As LSIs miniaturize in recent years, processing of contact holes 61a, 61b, 65a to 65d, second interconnection layer 62 and third interconnection layer 67 with high dimensional precision is becoming difficult. Especially, in order to ensure prescribed dimensional precision in a lateral direction, the NA value (Numerical Aperture) of a lens used for an exposing device is set at a higher value to improve resolution in photolithography. When the planarity of a film surface to be applied with a resist is poor, however, halation makes it difficult to form a pattern that is highly dimensionally precise. Since the NA value of a lens is set at a higher value, it is difficult to ensure the depth of focus. In filling polycrystalline silicon, tungsten or the like in contact holes 61a, 61b, 65a to 65d that are formed in BPSG films 59, 64 and the like, the polycrystalline silicon or tungsten may be left without being etched at the step portions of BPSG films 59, 64. Therefore, more planarized surface shapes are required for BPSG film 59 serving as the base of second interconnection layer 62 and BPSG film 64 serving as the base of third interconnection layer 67.

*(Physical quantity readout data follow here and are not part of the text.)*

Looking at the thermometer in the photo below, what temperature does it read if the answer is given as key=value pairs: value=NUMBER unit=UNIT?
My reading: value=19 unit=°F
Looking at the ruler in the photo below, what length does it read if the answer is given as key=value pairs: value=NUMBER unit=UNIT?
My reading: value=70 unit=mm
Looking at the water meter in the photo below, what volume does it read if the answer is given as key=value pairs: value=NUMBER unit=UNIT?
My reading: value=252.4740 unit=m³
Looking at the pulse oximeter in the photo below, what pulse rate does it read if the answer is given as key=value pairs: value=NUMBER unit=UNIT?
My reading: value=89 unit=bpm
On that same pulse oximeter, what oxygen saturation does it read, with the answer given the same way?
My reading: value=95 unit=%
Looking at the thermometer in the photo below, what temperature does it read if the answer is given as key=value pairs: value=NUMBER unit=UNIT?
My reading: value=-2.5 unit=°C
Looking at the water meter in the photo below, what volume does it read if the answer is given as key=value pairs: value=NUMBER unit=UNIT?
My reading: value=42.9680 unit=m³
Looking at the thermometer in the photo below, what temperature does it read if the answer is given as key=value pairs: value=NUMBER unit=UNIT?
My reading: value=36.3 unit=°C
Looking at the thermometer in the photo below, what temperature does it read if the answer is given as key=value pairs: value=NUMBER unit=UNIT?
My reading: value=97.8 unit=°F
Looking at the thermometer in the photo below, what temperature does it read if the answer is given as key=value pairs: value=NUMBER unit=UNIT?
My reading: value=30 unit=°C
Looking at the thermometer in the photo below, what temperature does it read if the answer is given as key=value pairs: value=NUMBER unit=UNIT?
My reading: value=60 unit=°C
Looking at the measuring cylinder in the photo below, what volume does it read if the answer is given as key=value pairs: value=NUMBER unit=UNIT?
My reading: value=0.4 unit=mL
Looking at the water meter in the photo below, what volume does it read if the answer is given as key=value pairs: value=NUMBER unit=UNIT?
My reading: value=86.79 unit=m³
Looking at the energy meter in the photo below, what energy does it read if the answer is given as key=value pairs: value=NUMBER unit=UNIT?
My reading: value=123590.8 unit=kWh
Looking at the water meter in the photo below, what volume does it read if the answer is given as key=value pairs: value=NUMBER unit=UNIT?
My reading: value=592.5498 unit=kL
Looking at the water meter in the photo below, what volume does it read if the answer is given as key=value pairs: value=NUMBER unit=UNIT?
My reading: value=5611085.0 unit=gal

Here, the step portions of the BPSG films are locally planalized by heating. The degree of planarization depends on the concentration of boron and phosphorous contained in the BPSG films, the heating temperature and the like, and the BPSG films are locally planarized to a greater extent as the concentration of boron and phosphorous is higher or as the temperature is higher.
When the concentration of boron and phosphorous in lower layer BPSG film 59 is made almost the same as the concentration of boron and phosphorous in upper layer BPSG film 64 so as to ensure the planarity of the base of second interconnection layer 62, lower layer BPSG film 59 is also reflowed and transformed in heating upper layer BPSG film 64. Therefore, second interconnection layer 62 formed on BPSG film 59 might be displaced as BPSG film 59 is transformed. Thus, second interconnection layer 62, for example, might come into contact with tungsten plug 66b, causing an electrical short.
In order to suppress such displacement of second interconnection layer 62, the displacement can be suppressed to approximately 1 .mu.m by setting lower the heating temperature for upper layer BPSG film 64. In order to cope with the requirement for the heating at a lower temperature as LSIs are miniaturized, however, the lower temperature of the heating for the upper layer BPSG film is approaching a limit. As the LSIs are further miniaturized, suppressing displacement of second interconnection layer 62 to approximately 0.1 .mu.m is required. Therefore, simultaneously ensuring the planarity of the base of the second interconnection layer and the like and preventing displacement of the second interconnection layer are expected to be extremely difficult in the conventional semiconductor device. As a result, easy miniaturization of LSIs is expected to be difficult.